CONSIGNES.
1. D'après le texte sur l'abbé Pierre, quel était son totem scout ?
2. Prolongez le texte sur l'abbé Pierre à la suite de sa dernière phrase.

BLOC DE TEXTE.
..............................

« Mourir, c’est une rencontre longtemps retardée avec un ami. », confiait l’abbé Pierre quelques mois avant sa mort au père Charles Delhez. Henri Grouès, devenu abbé Pierre par son action de résistant, est décédé le 22 janvier 2007. En hommage, relisons les mots de cet interview publiée dans Dimanche.

Henri Grouès, vous connaissez ? Sans doute que non. Mais si on vous parle de l’abbé Pierre, son nom de résistant, il n’y a plus de problèmes. Depuis vingt ans, ce prêtre français est classé dans le trio de tête des personnages préférés des Français. Un vieil homme tout frêle, vivant dans quelques mètres carrés en banlieue parisienne. Son totem scout : castor méditatif. Une vraie prophétie, dit-il en souriant : J’ai beaucoup bâti comme les castors, et « méditatif » parce que c’est comme ça ! A la racine de sa vie : le désir d’être un saint !

..............................

DONNÉES FOURNIES.
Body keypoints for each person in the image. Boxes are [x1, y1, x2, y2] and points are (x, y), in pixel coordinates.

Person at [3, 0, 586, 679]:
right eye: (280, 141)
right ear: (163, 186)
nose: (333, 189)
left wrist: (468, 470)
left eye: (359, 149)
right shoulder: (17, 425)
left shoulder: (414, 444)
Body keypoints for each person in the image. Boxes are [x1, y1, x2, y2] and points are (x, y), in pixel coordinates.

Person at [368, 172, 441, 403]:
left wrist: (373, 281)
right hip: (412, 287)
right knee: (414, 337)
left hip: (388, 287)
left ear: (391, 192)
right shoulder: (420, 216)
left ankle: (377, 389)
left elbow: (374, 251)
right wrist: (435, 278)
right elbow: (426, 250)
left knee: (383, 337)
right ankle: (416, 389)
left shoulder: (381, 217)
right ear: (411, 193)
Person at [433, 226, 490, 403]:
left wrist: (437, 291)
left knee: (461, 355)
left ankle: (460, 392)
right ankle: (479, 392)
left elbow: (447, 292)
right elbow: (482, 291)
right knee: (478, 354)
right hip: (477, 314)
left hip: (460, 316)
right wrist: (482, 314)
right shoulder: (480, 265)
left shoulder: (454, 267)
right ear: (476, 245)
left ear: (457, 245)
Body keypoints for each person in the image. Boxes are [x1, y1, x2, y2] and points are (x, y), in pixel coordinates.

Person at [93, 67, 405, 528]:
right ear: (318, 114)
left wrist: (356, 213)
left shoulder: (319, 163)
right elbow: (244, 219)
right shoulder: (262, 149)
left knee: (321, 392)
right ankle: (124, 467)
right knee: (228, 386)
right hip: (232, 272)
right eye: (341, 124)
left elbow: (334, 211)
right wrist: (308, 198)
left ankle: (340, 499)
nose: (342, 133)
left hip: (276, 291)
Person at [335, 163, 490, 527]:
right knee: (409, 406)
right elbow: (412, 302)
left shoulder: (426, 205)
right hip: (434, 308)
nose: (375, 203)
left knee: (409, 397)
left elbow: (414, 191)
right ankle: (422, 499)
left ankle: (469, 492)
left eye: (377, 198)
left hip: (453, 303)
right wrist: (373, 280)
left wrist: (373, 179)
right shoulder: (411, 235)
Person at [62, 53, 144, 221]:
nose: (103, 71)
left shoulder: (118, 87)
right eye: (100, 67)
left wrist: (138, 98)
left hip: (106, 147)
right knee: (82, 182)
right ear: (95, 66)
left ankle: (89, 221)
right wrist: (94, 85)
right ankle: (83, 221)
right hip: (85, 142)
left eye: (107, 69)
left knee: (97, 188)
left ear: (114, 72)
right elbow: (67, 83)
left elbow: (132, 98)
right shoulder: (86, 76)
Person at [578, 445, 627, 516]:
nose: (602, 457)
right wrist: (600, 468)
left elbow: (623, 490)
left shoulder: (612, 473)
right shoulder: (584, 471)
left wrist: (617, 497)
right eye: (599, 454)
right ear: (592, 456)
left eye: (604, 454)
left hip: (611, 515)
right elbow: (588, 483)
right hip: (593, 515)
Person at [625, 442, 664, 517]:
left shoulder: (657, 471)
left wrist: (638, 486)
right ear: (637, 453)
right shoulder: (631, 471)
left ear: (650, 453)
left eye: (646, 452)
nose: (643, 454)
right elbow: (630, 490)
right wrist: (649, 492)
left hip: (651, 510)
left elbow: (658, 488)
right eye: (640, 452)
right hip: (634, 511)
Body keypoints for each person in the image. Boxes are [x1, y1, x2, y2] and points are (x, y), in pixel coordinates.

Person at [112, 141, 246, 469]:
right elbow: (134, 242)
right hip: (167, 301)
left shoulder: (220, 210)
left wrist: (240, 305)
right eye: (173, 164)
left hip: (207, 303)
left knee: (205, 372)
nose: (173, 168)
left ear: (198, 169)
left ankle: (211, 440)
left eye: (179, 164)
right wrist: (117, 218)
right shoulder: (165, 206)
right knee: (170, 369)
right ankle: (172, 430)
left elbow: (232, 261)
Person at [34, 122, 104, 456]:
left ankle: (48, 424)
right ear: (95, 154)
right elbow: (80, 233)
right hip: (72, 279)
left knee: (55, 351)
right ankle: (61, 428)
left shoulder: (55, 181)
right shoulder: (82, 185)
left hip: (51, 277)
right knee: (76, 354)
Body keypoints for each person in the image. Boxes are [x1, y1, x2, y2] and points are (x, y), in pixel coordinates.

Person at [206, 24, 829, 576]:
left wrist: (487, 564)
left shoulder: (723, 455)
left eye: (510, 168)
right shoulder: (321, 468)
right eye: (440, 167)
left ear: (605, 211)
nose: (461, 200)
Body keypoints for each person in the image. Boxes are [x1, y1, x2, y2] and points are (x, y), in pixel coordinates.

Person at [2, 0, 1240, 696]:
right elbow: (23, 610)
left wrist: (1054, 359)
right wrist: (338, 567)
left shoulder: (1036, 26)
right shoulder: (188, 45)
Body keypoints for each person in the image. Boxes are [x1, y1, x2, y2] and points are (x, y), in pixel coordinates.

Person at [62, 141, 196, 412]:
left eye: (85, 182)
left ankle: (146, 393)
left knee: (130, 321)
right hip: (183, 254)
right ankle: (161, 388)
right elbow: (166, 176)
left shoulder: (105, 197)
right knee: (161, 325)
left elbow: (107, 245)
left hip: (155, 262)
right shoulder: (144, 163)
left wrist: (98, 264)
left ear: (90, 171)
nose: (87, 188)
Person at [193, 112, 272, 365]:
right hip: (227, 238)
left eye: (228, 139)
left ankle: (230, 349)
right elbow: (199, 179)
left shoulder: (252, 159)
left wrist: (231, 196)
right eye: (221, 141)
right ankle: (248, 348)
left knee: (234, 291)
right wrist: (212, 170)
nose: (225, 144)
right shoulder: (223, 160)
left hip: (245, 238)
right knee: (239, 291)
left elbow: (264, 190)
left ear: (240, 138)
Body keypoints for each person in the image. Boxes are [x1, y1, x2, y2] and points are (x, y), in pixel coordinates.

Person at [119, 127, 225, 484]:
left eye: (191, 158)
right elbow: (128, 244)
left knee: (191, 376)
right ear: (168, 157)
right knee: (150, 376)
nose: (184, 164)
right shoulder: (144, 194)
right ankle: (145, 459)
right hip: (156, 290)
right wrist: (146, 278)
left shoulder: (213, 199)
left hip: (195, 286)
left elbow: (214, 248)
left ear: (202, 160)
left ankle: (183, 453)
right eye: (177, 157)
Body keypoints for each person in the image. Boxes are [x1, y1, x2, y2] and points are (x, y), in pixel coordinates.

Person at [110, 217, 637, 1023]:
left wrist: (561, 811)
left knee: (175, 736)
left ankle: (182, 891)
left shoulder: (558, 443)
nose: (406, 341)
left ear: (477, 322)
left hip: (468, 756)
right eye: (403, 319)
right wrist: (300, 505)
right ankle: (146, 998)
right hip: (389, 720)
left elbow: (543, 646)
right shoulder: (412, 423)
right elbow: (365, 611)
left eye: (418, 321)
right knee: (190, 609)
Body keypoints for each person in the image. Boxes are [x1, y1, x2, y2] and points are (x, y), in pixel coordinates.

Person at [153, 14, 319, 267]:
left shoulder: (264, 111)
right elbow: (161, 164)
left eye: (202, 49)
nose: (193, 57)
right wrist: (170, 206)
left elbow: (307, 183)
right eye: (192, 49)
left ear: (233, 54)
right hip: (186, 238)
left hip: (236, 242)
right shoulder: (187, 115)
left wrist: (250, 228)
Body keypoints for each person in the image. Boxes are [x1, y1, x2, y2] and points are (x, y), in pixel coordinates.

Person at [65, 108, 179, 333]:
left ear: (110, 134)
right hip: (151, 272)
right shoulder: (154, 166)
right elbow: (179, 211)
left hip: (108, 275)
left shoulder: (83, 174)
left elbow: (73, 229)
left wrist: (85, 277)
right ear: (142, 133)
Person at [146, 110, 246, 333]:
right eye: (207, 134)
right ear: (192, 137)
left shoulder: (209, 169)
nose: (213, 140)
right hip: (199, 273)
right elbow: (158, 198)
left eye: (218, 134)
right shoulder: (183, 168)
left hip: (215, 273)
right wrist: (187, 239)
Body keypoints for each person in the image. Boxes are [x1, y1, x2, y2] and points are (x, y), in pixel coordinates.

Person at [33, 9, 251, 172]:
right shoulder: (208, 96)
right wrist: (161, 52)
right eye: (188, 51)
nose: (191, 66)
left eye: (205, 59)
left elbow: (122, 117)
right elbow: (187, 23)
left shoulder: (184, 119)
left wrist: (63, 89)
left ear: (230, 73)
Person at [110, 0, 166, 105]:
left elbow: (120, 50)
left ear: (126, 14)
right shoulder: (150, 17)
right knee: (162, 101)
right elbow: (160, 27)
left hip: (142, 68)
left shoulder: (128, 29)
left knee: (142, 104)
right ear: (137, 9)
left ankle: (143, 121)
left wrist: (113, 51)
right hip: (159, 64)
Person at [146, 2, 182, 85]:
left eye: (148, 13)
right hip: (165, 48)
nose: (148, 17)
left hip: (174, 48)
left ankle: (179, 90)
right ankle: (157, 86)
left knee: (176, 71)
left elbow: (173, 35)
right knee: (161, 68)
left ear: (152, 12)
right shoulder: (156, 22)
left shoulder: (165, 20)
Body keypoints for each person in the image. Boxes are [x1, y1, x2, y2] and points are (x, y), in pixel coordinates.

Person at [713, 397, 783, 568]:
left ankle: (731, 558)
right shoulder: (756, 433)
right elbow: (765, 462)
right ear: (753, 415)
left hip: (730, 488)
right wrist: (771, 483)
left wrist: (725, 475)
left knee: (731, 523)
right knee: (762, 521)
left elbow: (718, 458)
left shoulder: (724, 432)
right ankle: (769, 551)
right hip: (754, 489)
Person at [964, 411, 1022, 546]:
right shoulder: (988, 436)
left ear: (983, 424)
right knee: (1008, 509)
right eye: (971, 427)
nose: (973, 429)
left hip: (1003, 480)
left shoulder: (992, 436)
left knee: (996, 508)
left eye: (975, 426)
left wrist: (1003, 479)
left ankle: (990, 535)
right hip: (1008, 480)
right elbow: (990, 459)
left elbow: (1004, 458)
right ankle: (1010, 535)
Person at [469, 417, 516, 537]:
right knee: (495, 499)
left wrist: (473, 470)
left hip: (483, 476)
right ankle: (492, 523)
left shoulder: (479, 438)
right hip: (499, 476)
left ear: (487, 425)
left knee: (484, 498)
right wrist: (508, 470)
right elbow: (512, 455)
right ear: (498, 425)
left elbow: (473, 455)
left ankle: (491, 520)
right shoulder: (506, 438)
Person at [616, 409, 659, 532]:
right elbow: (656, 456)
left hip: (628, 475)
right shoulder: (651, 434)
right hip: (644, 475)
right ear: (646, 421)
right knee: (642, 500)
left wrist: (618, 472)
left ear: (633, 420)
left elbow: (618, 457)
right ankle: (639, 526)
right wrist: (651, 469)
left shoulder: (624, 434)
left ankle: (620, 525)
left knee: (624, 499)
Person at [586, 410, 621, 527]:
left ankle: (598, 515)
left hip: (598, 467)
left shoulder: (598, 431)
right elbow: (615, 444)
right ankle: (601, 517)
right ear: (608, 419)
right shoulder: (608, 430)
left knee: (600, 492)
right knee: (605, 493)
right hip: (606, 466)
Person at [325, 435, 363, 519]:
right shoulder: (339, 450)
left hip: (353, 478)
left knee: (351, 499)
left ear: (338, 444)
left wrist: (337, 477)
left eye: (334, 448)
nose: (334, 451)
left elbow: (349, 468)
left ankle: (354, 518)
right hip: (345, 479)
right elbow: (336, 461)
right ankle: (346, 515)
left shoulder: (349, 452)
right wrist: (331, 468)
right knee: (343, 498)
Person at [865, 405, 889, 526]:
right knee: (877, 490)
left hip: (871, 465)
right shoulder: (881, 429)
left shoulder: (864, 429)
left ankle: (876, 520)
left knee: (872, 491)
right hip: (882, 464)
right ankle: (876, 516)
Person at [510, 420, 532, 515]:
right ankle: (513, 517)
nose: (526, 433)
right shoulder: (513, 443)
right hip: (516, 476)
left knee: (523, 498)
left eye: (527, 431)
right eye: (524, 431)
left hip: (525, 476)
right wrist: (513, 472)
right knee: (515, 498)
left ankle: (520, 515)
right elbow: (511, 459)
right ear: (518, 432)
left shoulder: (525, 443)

..............................

RÉPONSES RÉDIGÉES.
1. Castor méditatif.

2.
Souvenirs d’enfance
Henri Grouès est né à Lyon en 1912. Son père était un homme d’affaires très attaché à servir, au-delà des affaires, tout ce qui concernait l’enfance malheureuse ; sa mère était débordée avec ses huit enfants. « Dans mes plus lointains souvenirs de gosse, explique-t-il dans son dernier livre Je voulais être marin missionnaire ou brigand, les mots « sauvetage de l’enfance », « adoption » sont ceux qui résonnent le plus en moi, tant on parlait souvent à la maison de ces deux associations auxquelles papa consacrait beaucoup de son temps et de ses forces.«
Henri fut un adolescent tourmenté et à l’âme poétique, en proie parfois aux doutes et à la détresse. Il deviendra celui qui, par une simple apparition dans les médias, est capable d’interpeller tout un pays. Il a fondé les Compagnons d’Emmaüs qui rassemblent actuellement, de par le monde, 3500 compagnons en 112 communautés.
Viens!

Au mois d’août dernier [1992], l’abbé Pierre fêtait ses nonante ans. Comment allez-vous ? « Je vais très bien, pense-t-on. Mais chaque effort me laisse épuisé. » Et pourtant, la rencontre est toute cordiale. De son regard limpide et droit, il accueille son interlocuteur, attentif à bien des détails.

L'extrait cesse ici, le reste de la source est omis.